Did former Democratic congressional candidate Lily Eskelsen's uncompensated use of graphics arts students at Skyline High School to produce signage for her bids for National Education Association offices -- while not as political as the Utah GOP's Floatgate -- come close?

Voice of Utah said...

Wow, a blast from the past! I remember Lily Eskelsen (I think), although she wasn't an elected official, if I recall. Trying to think back...

Anonymous said...

Any political party asking any public entity to perform any work, paid or unpaid, is unethical and probably violates the Hatch Act.

You would hope that our politicians would be smarter. Perhaps it is sheer hubris, but none of this would have come to light if the original donor of the trailer bed would have paid to have the work done at MATC, and then donated it to the GOP.
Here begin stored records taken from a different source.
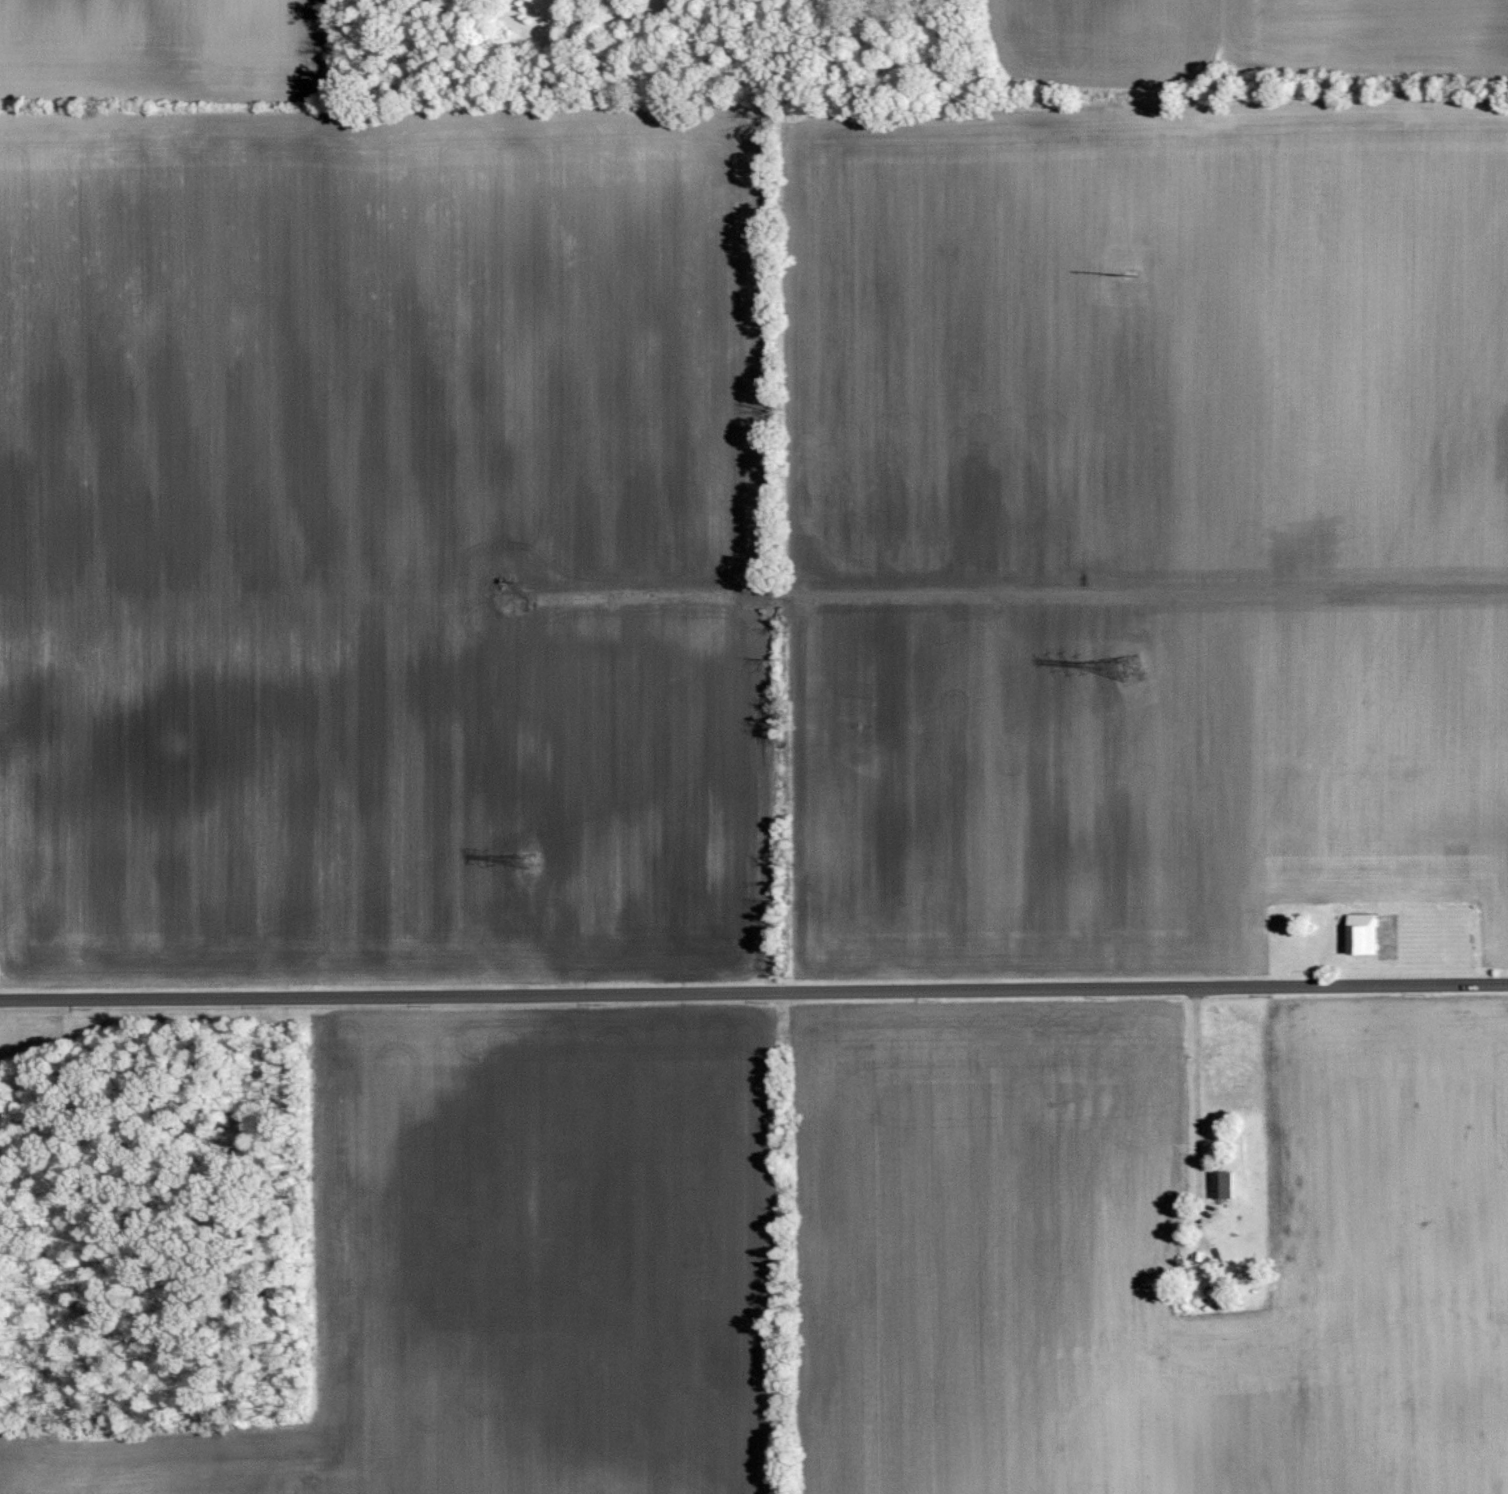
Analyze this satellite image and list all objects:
power tower: (1128, 270)
power tower: (1129, 668)
power tower: (529, 863)
building: (1360, 935)
road: (753, 990)
road: (1194, 1089)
The fact that the GOP specifically asked for MATC to do this work suggests that indeed they wanted some sort of favor or preferential treatment. If they were willing to pay, why not have a non-state entity work on it? There must be one welder in Utah County that is not on the MATC payroll.

The Utah County GOP's notion that this would be a good student project must be under the assumption that there is a burgeoning float welding industry nestled among the multi-level marketing firms in Happy Valley.

Anonymous said...

Having been in a position for many years to watch our Utah County legislators in action and up close and personal I can tell you that they are the most arrogant, self centered, self important people that ever crawled out from under a political rock and Curt Bramble is the worst. Knowing him as I do, I have no doubt that his intent when contacting MATC was to pressure the powers there to build his float for free. Everyone who knows him says the same thing so how does he continue to fool the people of his district?